{
 "cells": [
  {
   "cell_type": "markdown",
   "metadata": {},
   "source": [
    "In \"Leveraging Researcher Domain Expertise_Replication Code_A\", we laid out the procedure for the simulation of our method on the New York Times Front Page dataset, as this best-emulates the use-case for political science research.\n",
    "\n",
    "Here, we lay out two additional simulation schemes also noted within our manuscript that were run on the 20 NewsGroups dataset.\n",
    "\n",
    "Specifically, we noted the effectiveness of our method in two class distribution schemes - on the original, raw dataset and on a dataset where we skew the balance between categories - in each run choosing a single category to undersample, and three other categories to remain much larger (at their original size). \n",
    "\n",
    "Here, we lay out the steps for the second distribution scheme (as the first one simply runs on the existing class scheme and distribution).\n",
    "\n",
    "May 2022"
   ]
  },
  {
   "cell_type": "markdown",
   "metadata": {},
   "source": [
    "# Load the text embeddings:"

[Data excerpts]
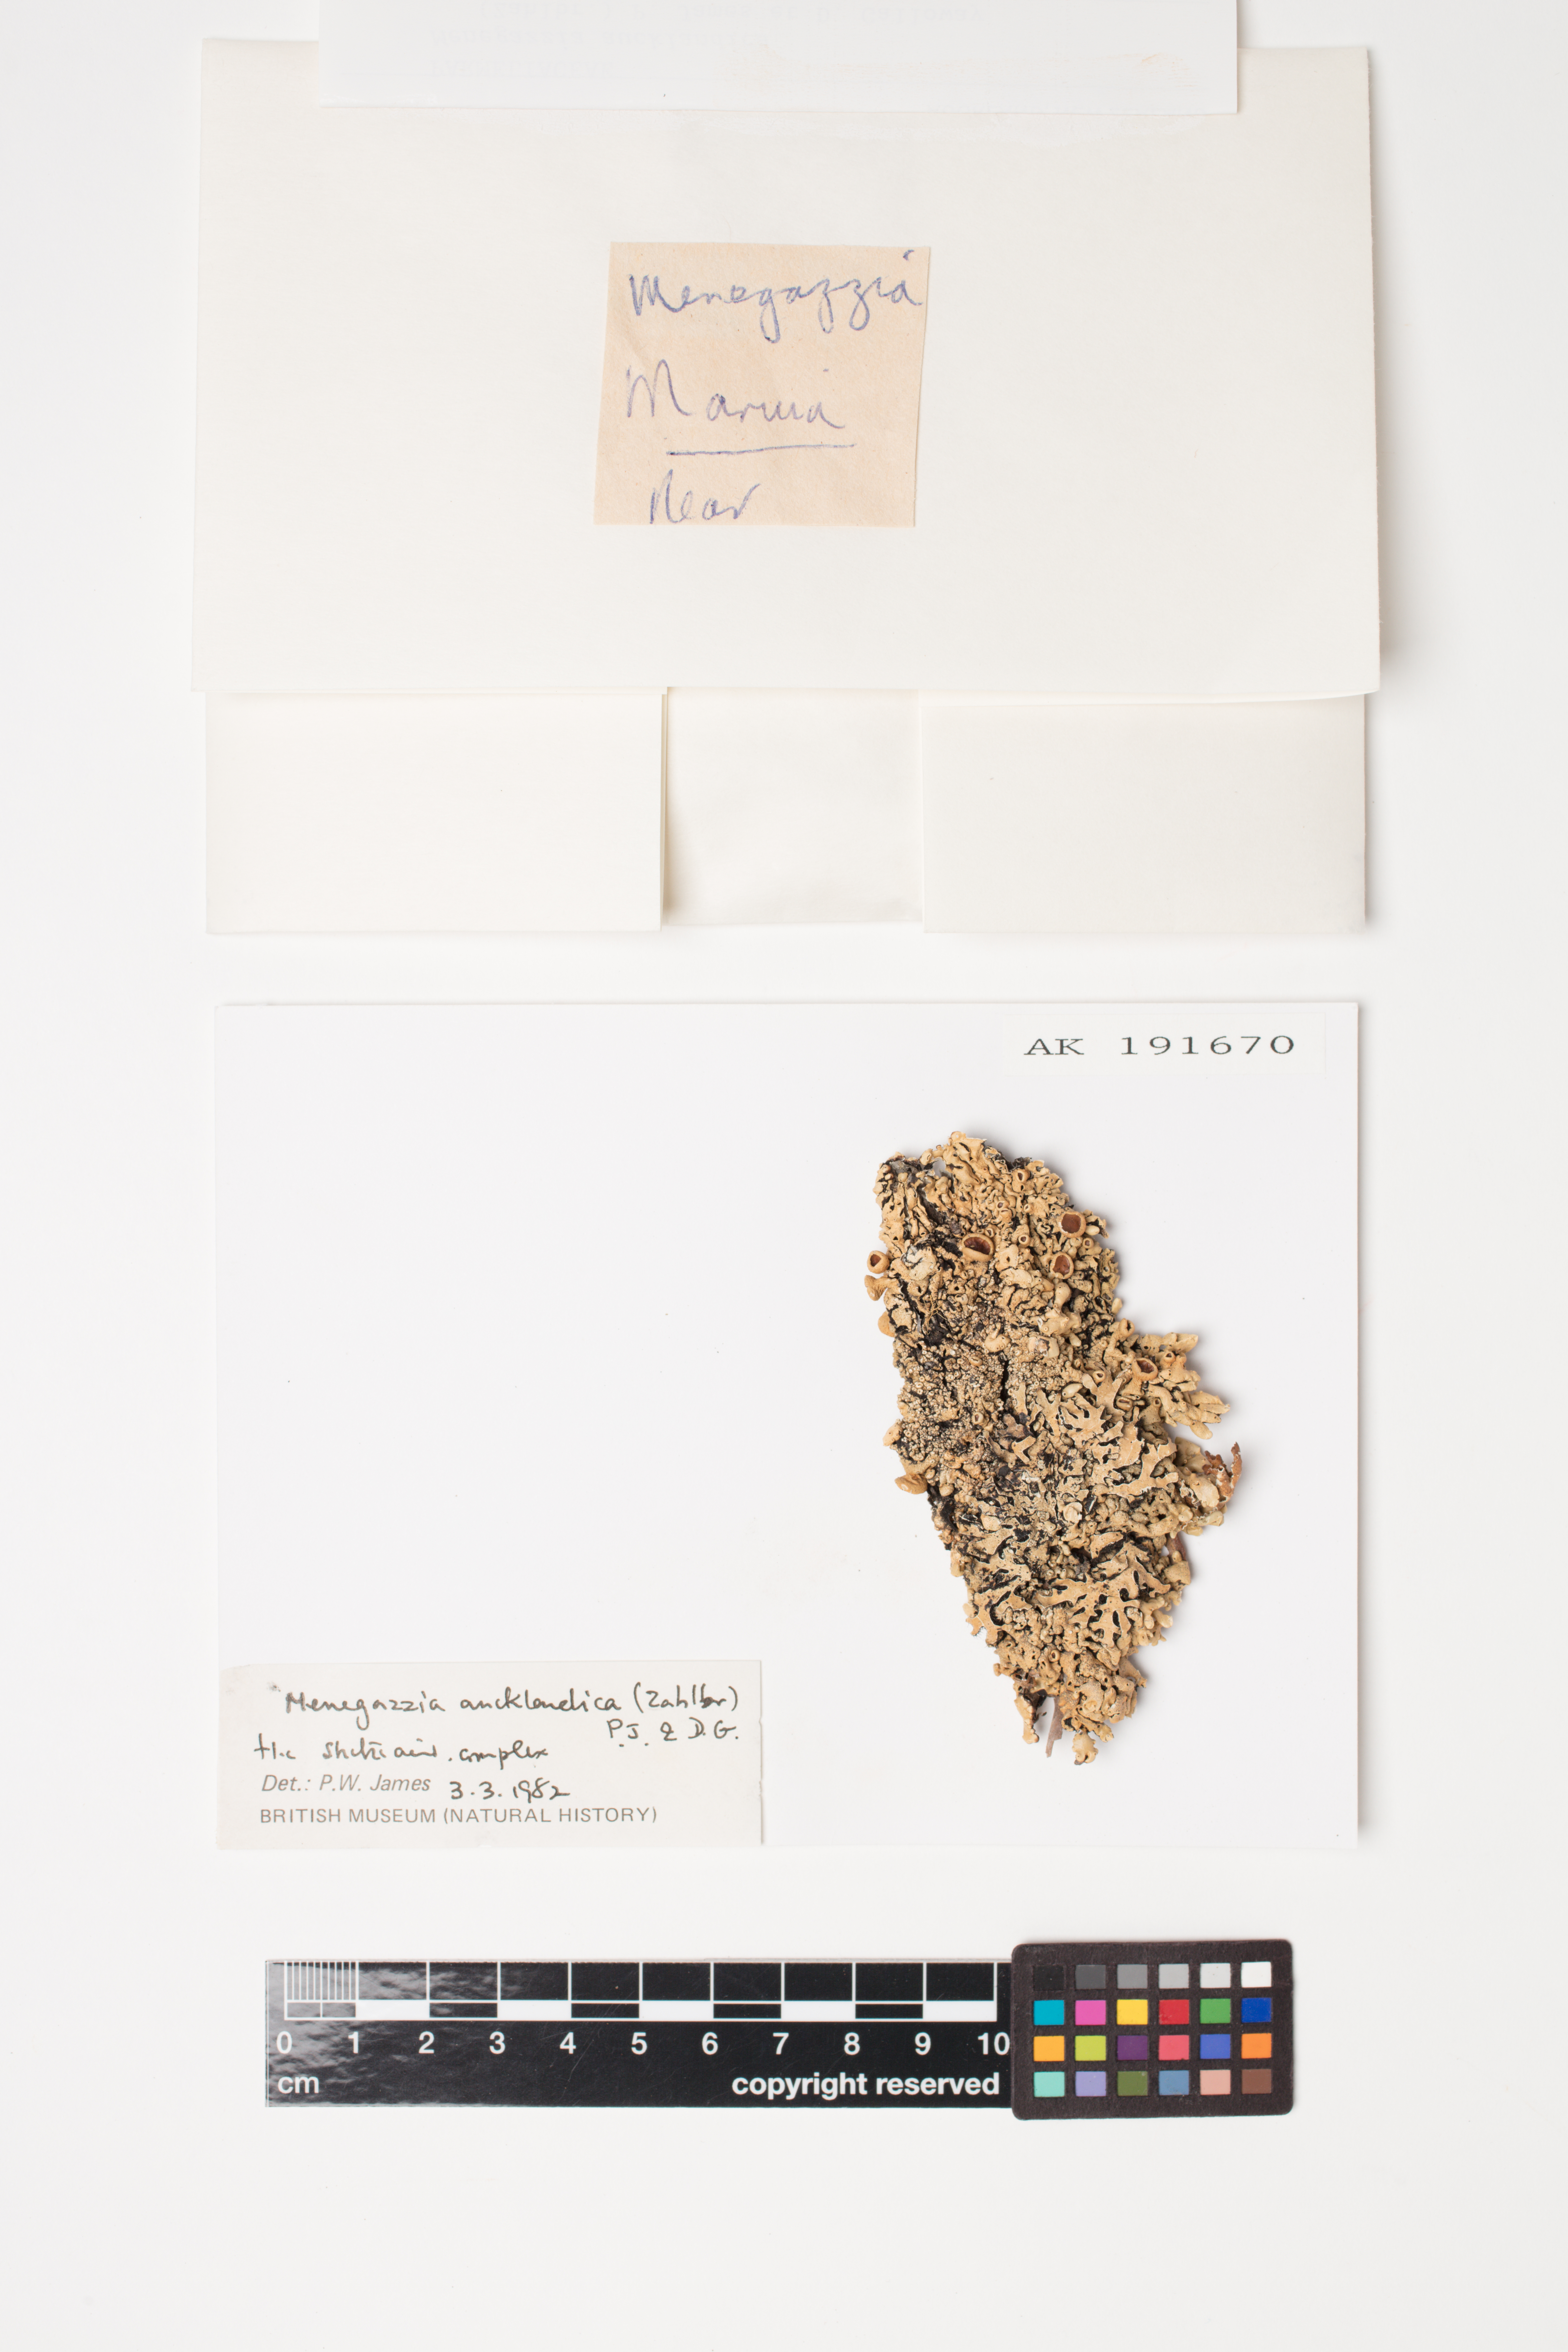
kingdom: Fungi
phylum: Ascomycota
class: Lecanoromycetes
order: Lecanorales
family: Parmeliaceae
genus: Menegazzia
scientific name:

Prompt 1:
According to the page text, which dataset were the two additional simulation schemes run on?
Prompt 2:
Copy out the rows from the line with "phylum: Ascomycota" through the final line of the rows, including both of those lines.

Written solution 1:
The 20 NewsGroups dataset.

Written solution 2:
phylum: Ascomycota
class: Lecanoromycetes
order: Lecanorales
family: Parmeliaceae
genus: Menegazzia
scientific name:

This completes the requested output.